Selected text section start
In the corporate world, the attitude is even worse. I
have a client that recently implemented web content
filtering that blocks the social networking sites,
blogs, chat rooms, and other non-business content.
That resulted in the mass resignation of under 30
staff, because "I can't work here if I can't keep in
contact with my friends while I work." Some are even
screaming "age discrimination" because sites like
FoxNews or CNN 'that the old geezers use' were not
blocked.

Can someone please explain this attitude? Why the
fierce resistance to anything relating to security?
Why the "I don't care about privacy" attitude? Why do
they have to be in constant communication with their
friends, to the point they would rather be unemployed
than out of contact?
Ah..this is an argument after my own heart. Remember that these under-30s are facing two things that are somewhat unique to my generation. The first is that many of them "grew up' around 24x7 communication with friends. My AIM name is 6 characters, no numbers. My ICQ number is 7 digits. Most of my friends are the same way; of course, they're nerds, but it just meant that we were early adopters. There has *never* been a point in a 20-something's post-adolescent life where they could not instantly communicate with at least a few of their friends. *Never*. The first Real Job at Nameless, Inc hits pretty hard when they have to somehow occupy 8-10 hours of their life, every day, doing something they probably hate.

The second, and less concrete is that in some ways you could argue that my generation is more fragile than the Boomers. We grew up without any serious hardships. No recessions, no Cold War, no oil crisis, no World Wars, no dried up pension funds, no segregation and consequent integration. And affluent. More affluent, for more of our lives, than any American generation before. This leads to a condition where many of Generation X+1has -no way to judge the seriousness of a disaster-. To a self-absorbed, first-job X+1er, losing AIM or MSN at work is strikingly similar to losing Oxygen.
Selected text section end
Data shown section start
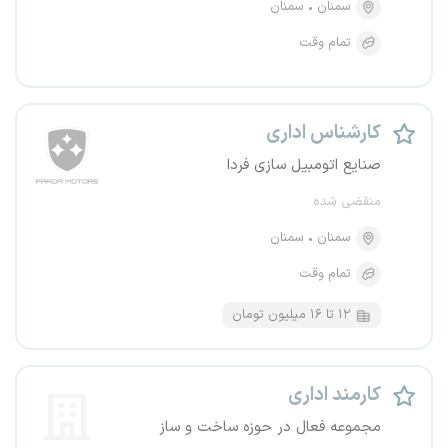
سمنان
سمنان
تمام وقت
کارشناس اداری
صنایع اتومبیل سازی فردا
منقضی شده
سمنان
سمنان
تمام وقت
۱۲ تا ۱۶ میلیون تومان
کارمند اداری
مجموعه فعال در حوزه ساخت و ساز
Data shown section end
» **Problems to solve**:
1) Rewrite the passage on web filtering and under-30 staff from "The second, and" to "to losing Oxygen.", swapping "Boomers" for "baby boomers".
2) Extend the passage on web filtering and under-30 staff beyond its final sentence.

» **Answer list**:
1)
The second, and less concrete is that in some ways you could argue that my generation is more fragile than the baby boomers. We grew up without any serious hardships. No recessions, no Cold War, no oil crisis, no World Wars, no dried up pension funds, no segregation and consequent integration. And affluent. More affluent, for more of our lives, than any American generation before. This leads to a condition where many of Generation X+1has -no way to judge the seriousness of a disaster-. To a self-absorbed, first-job X+1er, losing AIM or MSN at work is strikingly similar to losing Oxygen.

2)
As to the first, using IM and MySpace at work is considered part of the perk package by many. We grew up multitasking in the extreme. I was fat and lazy as a teen, yet I still played baseball and other sports, took AP classes and got 5s on the tests, managed to waste hours of my life on IRC, learn Linux, read hundreds of books, have a girlfriend, AND run a moderately successful Team Fortress clan. With AOL IM up the entire time. Frankly, it was kind of insulting when my employer said that I couldn't have some IM client up because it was "decreasing my productivity." They couldn't even fill my day with work-related activities as it was.

The company I left faced the exact kind of mutiny you were talking about. IM and MySpace are my generation's version of the watercooler. It just so happens to be a lot easier to monitor. When the company asked me to take away the Virtual Watercooler to raise productivity and "enhance security", the entire repair staff (8 people) we ready to turn in resignations immediately. It's a representation of everything their parents told them to fight against. To them, it took away one of largest perks to working there: the fact that they were human workers and not corporate drones. What is more human that communication?

I somehow doubt this has been enlightening : ) BUT it is only going to get worse. Remember, privacy is only valuable if you once had it, and X+1 is unquestionably the most datamined group that's ever lived.